__Required task__: Reproduce every line of the items below word for word, in the same order.
- - -
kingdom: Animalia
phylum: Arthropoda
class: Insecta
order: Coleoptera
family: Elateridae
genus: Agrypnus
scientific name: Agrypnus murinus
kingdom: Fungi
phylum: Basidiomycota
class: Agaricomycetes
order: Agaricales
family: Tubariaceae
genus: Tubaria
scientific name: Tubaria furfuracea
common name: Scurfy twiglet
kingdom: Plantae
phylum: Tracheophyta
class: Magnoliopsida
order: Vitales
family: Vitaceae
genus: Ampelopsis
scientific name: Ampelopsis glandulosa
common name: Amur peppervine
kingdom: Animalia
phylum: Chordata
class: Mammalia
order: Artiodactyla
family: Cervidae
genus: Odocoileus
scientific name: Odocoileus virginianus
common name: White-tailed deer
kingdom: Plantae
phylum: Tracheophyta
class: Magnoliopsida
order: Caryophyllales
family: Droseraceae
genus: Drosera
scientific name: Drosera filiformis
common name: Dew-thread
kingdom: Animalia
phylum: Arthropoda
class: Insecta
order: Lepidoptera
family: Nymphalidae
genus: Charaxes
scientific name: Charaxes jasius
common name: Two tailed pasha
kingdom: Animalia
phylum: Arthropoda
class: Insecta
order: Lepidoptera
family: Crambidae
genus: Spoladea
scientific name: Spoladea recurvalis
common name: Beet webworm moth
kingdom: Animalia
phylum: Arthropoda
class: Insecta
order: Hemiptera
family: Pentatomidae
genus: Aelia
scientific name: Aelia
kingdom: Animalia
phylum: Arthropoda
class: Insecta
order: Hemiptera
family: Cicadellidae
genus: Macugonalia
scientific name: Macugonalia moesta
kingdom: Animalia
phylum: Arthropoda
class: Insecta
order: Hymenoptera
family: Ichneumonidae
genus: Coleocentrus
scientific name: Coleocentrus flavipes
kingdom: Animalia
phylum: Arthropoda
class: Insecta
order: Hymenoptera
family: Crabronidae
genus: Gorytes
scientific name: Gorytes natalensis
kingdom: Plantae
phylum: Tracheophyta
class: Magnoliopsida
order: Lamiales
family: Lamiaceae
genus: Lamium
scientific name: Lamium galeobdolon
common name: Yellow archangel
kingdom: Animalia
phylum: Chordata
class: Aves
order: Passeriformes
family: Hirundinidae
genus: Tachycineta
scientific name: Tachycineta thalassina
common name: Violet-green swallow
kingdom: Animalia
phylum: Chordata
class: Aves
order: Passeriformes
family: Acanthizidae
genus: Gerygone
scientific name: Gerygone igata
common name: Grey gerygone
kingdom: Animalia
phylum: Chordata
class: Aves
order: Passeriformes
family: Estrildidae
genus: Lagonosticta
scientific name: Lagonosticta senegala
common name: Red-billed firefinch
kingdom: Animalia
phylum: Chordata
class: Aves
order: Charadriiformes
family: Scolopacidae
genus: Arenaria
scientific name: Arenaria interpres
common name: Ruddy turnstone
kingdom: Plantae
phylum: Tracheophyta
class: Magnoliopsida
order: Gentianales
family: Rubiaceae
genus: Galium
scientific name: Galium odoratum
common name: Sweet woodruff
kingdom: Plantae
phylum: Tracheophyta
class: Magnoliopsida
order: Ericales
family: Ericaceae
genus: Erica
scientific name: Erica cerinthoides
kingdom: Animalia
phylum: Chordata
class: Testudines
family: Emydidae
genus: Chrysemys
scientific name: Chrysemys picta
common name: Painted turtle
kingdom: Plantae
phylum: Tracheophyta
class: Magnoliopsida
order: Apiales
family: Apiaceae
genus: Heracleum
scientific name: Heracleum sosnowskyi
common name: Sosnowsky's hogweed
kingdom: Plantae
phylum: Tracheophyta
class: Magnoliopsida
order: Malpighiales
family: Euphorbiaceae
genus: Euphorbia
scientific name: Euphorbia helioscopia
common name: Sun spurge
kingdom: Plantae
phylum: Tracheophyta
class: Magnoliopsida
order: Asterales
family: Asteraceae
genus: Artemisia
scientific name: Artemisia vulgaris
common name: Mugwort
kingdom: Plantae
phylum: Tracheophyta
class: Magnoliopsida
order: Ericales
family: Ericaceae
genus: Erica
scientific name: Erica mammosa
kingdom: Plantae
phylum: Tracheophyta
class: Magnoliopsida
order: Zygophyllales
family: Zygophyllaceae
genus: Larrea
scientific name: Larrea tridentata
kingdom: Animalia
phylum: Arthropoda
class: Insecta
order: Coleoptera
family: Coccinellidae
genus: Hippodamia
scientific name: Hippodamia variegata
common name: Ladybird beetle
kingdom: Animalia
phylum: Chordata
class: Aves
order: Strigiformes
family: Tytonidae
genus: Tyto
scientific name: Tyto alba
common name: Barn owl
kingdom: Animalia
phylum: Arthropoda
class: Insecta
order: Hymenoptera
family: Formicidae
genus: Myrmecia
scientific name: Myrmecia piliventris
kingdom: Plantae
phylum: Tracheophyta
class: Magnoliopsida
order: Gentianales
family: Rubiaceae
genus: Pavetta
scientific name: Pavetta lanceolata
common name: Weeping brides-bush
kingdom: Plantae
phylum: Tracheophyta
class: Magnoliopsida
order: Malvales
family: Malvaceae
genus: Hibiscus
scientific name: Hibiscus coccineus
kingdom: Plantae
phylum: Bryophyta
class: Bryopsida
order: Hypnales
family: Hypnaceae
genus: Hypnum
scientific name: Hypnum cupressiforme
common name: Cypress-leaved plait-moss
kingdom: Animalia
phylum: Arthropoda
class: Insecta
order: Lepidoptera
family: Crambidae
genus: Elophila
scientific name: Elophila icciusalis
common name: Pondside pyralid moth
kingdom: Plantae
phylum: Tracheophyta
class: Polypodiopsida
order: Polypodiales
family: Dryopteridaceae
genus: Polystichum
- - -
__Output for this task__:
kingdom: Animalia
phylum: Arthropoda
class: Insecta
order: Coleoptera
family: Elateridae
genus: Agrypnus
scientific name: Agrypnus murinus
kingdom: Fungi
phylum: Basidiomycota
class: Agaricomycetes
order: Agaricales
family: Tubariaceae
genus: Tubaria
scientific name: Tubaria furfuracea
common name: Scurfy twiglet
kingdom: Plantae
phylum: Tracheophyta
class: Magnoliopsida
order: Vitales
family: Vitaceae
genus: Ampelopsis
scientific name: Ampelopsis glandulosa
common name: Amur peppervine
kingdom: Animalia
phylum: Chordata
class: Mammalia
order: Artiodactyla
family: Cervidae
genus: Odocoileus
scientific name: Odocoileus virginianus
common name: White-tailed deer
kingdom: Plantae
phylum: Tracheophyta
class: Magnoliopsida
order: Caryophyllales
family: Droseraceae
genus: Drosera
scientific name: Drosera filiformis
common name: Dew-thread
kingdom: Animalia
phylum: Arthropoda
class: Insecta
order: Lepidoptera
family: Nymphalidae
genus: Charaxes
scientific name: Charaxes jasius
common name: Two tailed pasha
kingdom: Animalia
phylum: Arthropoda
class: Insecta
order: Lepidoptera
family: Crambidae
genus: Spoladea
scientific name: Spoladea recurvalis
common name: Beet webworm moth
kingdom: Animalia
phylum: Arthropoda
class: Insecta
order: Hemiptera
family: Pentatomidae
genus: Aelia
scientific name: Aelia
kingdom: Animalia
phylum: Arthropoda
class: Insecta
order: Hemiptera
family: Cicadellidae
genus: Macugonalia
scientific name: Macugonalia moesta
kingdom: Animalia
phylum: Arthropoda
class: Insecta
order: Hymenoptera
family: Ichneumonidae
genus: Coleocentrus
scientific name: Coleocentrus flavipes
kingdom: Animalia
phylum: Arthropoda
class: Insecta
order: Hymenoptera
family: Crabronidae
genus: Gorytes
scientific name: Gorytes natalensis
kingdom: Plantae
phylum: Tracheophyta
class: Magnoliopsida
order: Lamiales
family: Lamiaceae
genus: Lamium
scientific name: Lamium galeobdolon
common name: Yellow archangel
kingdom: Animalia
phylum: Chordata
class: Aves
order: Passeriformes
family: Hirundinidae
genus: Tachycineta
scientific name: Tachycineta thalassina
common name: Violet-green swallow
kingdom: Animalia
phylum: Chordata
class: Aves
order: Passeriformes
family: Acanthizidae
genus: Gerygone
scientific name: Gerygone igata
common name: Grey gerygone
kingdom: Animalia
phylum: Chordata
class: Aves
order: Passeriformes
family: Estrildidae
genus: Lagonosticta
scientific name: Lagonosticta senegala
common name: Red-billed firefinch
kingdom: Animalia
phylum: Chordata
class: Aves
order: Charadriiformes
family: Scolopacidae
genus: Arenaria
scientific name: Arenaria interpres
common name: Ruddy turnstone
kingdom: Plantae
phylum: Tracheophyta
class: Magnoliopsida
order: Gentianales
family: Rubiaceae
genus: Galium
scientific name: Galium odoratum
common name: Sweet woodruff
kingdom: Plantae
phylum: Tracheophyta
class: Magnoliopsida
order: Ericales
family: Ericaceae
genus: Erica
scientific name: Erica cerinthoides
kingdom: Animalia
phylum: Chordata
class: Testudines
family: Emydidae
genus: Chrysemys
scientific name: Chrysemys picta
common name: Painted turtle
kingdom: Plantae
phylum: Tracheophyta
class: Magnoliopsida
order: Apiales
family: Apiaceae
genus: Heracleum
scientific name: Heracleum sosnowskyi
common name: Sosnowsky's hogweed
kingdom: Plantae
phylum: Tracheophyta
class: Magnoliopsida
order: Malpighiales
family: Euphorbiaceae
genus: Euphorbia
scientific name: Euphorbia helioscopia
common name: Sun spurge
kingdom: Plantae
phylum: Tracheophyta
class: Magnoliopsida
order: Asterales
family: Asteraceae
genus: Artemisia
scientific name: Artemisia vulgaris
common name: Mugwort
kingdom: Plantae
phylum: Tracheophyta
class: Magnoliopsida
order: Ericales
family: Ericaceae
genus: Erica
scientific name: Erica mammosa
kingdom: Plantae
phylum: Tracheophyta
class: Magnoliopsida
order: Zygophyllales
family: Zygophyllaceae
genus: Larrea
scientific name: Larrea tridentata
kingdom: Animalia
phylum: Arthropoda
class: Insecta
order: Coleoptera
family: Coccinellidae
genus: Hippodamia
scientific name: Hippodamia variegata
common name: Ladybird beetle
kingdom: Animalia
phylum: Chordata
class: Aves
order: Strigiformes
family: Tytonidae
genus: Tyto
scientific name: Tyto alba
common name: Barn owl
kingdom: Animalia
phylum: Arthropoda
class: Insecta
order: Hymenoptera
family: Formicidae
genus: Myrmecia
scientific name: Myrmecia piliventris
kingdom: Plantae
phylum: Tracheophyta
class: Magnoliopsida
order: Gentianales
family: Rubiaceae
genus: Pavetta
scientific name: Pavetta lanceolata
common name: Weeping brides-bush
kingdom: Plantae
phylum: Tracheophyta
class: Magnoliopsida
order: Malvales
family: Malvaceae
genus: Hibiscus
scientific name: Hibiscus coccineus
kingdom: Plantae
phylum: Bryophyta
class: Bryopsida
order: Hypnales
family: Hypnaceae
genus: Hypnum
scientific name: Hypnum cupressiforme
common name: Cypress-leaved plait-moss
kingdom: Animalia
phylum: Arthropoda
class: Insecta
order: Lepidoptera
family: Crambidae
genus: Elophila
scientific name: Elophila icciusalis
common name: Pondside pyralid moth
kingdom: Plantae
phylum: Tracheophyta
class: Polypodiopsida
order: Polypodiales
family: Dryopteridaceae
genus: Polystichum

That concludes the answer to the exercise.